§ 学以致用:
1. 判断以下关于 PSS 题解的三条说法是否与题解相符，每条答“是”或“否”，并一字不改地引出起决定作用的原文：(a) pss_data 数据文件大小为 3M；(b) cascade_hash 要求 digest_len 不大于 32；(c) seed_len 被设为 8。
2. 请更新 PSS 题解中介于“return msg[:digest_len]”与“cascade_hash(msg, 777, 32)”之间的部分（含两端），把其中的“777”改为“1000”后重新写出。

WACON-Qualifier-2023/Crypto/PSS writeup
tags: ctf,crypto,writeup,permutation,brute
WACON-Qualifier-2023/Crypto/PSS writeup
1. challenge
PSS = Permutation Secret Sharing
pss_data 是个3M大小的数据文件
prob.py
from Crypto.Util.number import *
import os
from hashlib import sha256
from tqdm import tqdm
def cascade_hash(msg, cnt, digest_len):
assert digest_len <= 32
msg = msg * 10
for _ in range(cnt):
msg = sha256(msg).digest()
return msg[:digest_len]
def seed_to_permutation(seed):
permutation = ''
msg = seed + b"_shuffle"
while len(permutation) < 16:
msg = cascade_hash(msg, 777, 32)
msg_hex = msg.hex()
for c in msg_hex:
if c not in permutation:
permutation += c
return permutation
def permutation_secret_sharing_gen(secret):
seed_len = 5
master_seed = os.urandom(seed_len)

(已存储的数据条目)
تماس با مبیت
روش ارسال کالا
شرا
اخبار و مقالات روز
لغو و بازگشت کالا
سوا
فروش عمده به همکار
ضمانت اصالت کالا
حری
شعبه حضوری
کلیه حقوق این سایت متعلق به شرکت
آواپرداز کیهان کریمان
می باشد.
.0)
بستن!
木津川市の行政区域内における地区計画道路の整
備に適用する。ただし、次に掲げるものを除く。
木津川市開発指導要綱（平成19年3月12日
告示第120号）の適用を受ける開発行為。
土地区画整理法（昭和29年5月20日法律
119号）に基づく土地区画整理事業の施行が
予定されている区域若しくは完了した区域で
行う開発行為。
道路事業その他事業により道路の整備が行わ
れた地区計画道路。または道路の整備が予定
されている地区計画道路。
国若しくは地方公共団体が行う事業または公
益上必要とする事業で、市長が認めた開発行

§ 答案一览:
1.
(a) 是——“pss_data 是个3M大小的数据文件”
(b) 是——“assert digest_len <= 32”
(c) 否——“seed_len = 5”

2.
return msg[:digest_len]
def seed_to_permutation(seed):
permutation = ''
msg = seed + b"_shuffle"
while len(permutation) < 16:
msg = cascade_hash(msg, 1000, 32)